Start of Record excerpts

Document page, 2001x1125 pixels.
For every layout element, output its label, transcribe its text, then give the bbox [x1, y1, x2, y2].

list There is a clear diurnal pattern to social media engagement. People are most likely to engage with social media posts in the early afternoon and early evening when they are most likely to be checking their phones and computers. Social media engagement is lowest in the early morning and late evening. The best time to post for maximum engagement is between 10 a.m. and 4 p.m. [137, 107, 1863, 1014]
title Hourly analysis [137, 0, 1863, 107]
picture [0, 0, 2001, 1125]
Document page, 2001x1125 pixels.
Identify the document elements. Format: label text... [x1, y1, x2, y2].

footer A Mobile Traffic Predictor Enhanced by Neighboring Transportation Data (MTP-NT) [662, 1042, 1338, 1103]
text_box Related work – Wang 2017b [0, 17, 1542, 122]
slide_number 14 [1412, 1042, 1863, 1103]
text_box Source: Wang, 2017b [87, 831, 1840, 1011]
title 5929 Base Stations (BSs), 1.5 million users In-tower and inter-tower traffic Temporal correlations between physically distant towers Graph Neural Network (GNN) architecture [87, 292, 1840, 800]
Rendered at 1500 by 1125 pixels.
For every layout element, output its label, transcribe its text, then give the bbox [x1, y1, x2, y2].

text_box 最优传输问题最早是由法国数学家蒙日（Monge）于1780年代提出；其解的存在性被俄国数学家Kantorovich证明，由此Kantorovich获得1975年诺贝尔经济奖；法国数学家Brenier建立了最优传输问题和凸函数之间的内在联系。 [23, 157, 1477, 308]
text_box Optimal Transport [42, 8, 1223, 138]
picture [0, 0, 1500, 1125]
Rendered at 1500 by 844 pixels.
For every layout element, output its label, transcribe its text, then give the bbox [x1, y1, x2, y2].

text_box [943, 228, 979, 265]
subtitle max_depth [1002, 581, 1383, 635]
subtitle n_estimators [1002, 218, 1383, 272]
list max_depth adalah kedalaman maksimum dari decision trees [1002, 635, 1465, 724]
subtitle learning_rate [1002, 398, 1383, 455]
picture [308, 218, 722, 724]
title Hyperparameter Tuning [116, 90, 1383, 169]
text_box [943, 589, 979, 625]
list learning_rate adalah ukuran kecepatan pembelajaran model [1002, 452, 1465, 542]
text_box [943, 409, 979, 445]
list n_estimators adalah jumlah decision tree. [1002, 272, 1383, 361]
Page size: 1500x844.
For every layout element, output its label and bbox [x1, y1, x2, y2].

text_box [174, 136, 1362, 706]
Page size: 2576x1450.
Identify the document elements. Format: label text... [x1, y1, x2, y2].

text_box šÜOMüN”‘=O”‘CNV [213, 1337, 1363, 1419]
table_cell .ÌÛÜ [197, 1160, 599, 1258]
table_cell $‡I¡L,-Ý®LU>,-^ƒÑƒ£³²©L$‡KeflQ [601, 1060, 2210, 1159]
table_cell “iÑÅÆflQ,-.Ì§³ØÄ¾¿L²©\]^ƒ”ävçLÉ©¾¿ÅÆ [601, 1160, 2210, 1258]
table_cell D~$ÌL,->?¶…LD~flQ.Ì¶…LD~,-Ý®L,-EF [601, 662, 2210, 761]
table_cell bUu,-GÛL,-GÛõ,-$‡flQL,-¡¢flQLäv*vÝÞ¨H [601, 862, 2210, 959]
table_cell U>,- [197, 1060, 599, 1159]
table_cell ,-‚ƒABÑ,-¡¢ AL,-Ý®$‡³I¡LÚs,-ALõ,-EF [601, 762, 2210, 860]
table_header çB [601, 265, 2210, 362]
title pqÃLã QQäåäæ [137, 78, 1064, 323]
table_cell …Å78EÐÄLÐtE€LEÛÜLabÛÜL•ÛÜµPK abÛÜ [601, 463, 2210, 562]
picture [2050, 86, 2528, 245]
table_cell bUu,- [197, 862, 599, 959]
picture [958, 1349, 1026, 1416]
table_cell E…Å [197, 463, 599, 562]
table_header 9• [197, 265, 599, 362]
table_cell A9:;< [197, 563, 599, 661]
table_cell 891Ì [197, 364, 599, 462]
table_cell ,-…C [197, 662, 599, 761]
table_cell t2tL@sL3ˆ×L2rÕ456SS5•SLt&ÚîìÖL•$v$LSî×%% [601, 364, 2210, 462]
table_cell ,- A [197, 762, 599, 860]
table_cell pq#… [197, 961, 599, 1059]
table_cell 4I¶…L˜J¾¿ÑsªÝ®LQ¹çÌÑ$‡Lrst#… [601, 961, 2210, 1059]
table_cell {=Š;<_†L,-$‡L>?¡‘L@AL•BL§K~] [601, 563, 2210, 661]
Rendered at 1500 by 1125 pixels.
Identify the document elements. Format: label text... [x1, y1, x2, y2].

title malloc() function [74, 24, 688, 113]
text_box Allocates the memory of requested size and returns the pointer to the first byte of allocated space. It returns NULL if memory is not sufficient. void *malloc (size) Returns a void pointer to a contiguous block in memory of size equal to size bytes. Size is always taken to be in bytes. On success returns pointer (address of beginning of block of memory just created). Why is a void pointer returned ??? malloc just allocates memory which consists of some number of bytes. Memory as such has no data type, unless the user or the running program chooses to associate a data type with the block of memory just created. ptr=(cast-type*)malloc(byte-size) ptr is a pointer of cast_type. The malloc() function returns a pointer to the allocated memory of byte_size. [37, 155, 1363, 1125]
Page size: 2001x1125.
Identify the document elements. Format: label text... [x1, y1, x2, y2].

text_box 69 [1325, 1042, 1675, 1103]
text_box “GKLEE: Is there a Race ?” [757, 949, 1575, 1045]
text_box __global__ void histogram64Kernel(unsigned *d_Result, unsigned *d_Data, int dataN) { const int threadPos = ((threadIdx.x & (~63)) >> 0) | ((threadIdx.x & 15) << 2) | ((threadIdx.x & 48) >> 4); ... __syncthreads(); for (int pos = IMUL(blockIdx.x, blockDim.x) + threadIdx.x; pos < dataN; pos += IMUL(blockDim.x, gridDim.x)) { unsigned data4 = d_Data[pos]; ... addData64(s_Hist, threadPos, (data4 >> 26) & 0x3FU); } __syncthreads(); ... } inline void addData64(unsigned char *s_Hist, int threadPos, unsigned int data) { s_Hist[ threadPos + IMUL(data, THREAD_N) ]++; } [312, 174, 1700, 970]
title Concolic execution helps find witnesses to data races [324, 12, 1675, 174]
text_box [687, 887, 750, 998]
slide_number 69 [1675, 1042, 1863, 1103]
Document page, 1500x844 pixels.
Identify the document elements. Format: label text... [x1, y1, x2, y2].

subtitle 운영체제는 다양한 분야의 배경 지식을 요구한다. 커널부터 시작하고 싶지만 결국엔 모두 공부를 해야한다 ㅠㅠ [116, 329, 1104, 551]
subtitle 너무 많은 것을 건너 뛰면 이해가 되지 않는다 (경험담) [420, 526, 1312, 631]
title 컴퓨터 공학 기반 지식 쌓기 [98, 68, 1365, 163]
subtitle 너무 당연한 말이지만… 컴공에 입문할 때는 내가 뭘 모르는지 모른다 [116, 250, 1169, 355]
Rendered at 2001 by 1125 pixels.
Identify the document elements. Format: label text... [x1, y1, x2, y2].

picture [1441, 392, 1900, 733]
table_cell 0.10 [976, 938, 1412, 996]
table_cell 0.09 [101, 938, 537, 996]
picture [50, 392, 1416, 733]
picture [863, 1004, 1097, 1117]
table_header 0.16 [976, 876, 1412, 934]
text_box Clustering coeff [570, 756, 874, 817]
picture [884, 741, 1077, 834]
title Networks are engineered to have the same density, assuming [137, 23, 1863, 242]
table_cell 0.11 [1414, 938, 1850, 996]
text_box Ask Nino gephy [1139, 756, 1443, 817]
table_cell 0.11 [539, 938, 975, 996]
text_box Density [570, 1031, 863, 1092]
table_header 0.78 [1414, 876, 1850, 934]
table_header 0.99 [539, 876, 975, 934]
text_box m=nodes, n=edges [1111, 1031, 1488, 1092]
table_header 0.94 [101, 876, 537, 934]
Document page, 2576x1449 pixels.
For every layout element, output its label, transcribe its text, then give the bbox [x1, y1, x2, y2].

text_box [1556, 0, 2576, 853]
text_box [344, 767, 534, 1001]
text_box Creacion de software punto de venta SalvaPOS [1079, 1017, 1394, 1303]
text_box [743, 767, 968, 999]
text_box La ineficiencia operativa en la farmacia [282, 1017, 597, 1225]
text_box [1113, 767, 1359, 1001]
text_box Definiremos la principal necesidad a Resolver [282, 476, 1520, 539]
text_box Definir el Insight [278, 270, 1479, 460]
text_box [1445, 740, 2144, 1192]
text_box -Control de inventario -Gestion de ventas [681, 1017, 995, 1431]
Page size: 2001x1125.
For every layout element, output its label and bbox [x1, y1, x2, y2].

End of Record excerpts

Produce only the lines from the line containing "text_box [687, 887, 750, 998]" through the line containing "Rendered at 2001 by 1125 pixels.", inclusive of both, exactly as they stand in the entries above.

text_box [687, 887, 750, 998]
slide_number 69 [1675, 1042, 1863, 1103]
Document page, 1500x844 pixels.
Identify the document elements. Format: label text... [x1, y1, x2, y2].

subtitle 운영체제는 다양한 분야의 배경 지식을 요구한다. 커널부터 시작하고 싶지만 결국엔 모두 공부를 해야한다 ㅠㅠ [116, 329, 1104, 551]
subtitle 너무 많은 것을 건너 뛰면 이해가 되지 않는다 (경험담) [420, 526, 1312, 631]
title 컴퓨터 공학 기반 지식 쌓기 [98, 68, 1365, 163]
subtitle 너무 당연한 말이지만… 컴공에 입문할 때는 내가 뭘 모르는지 모른다 [116, 250, 1169, 355]
Rendered at 2001 by 1125 pixels.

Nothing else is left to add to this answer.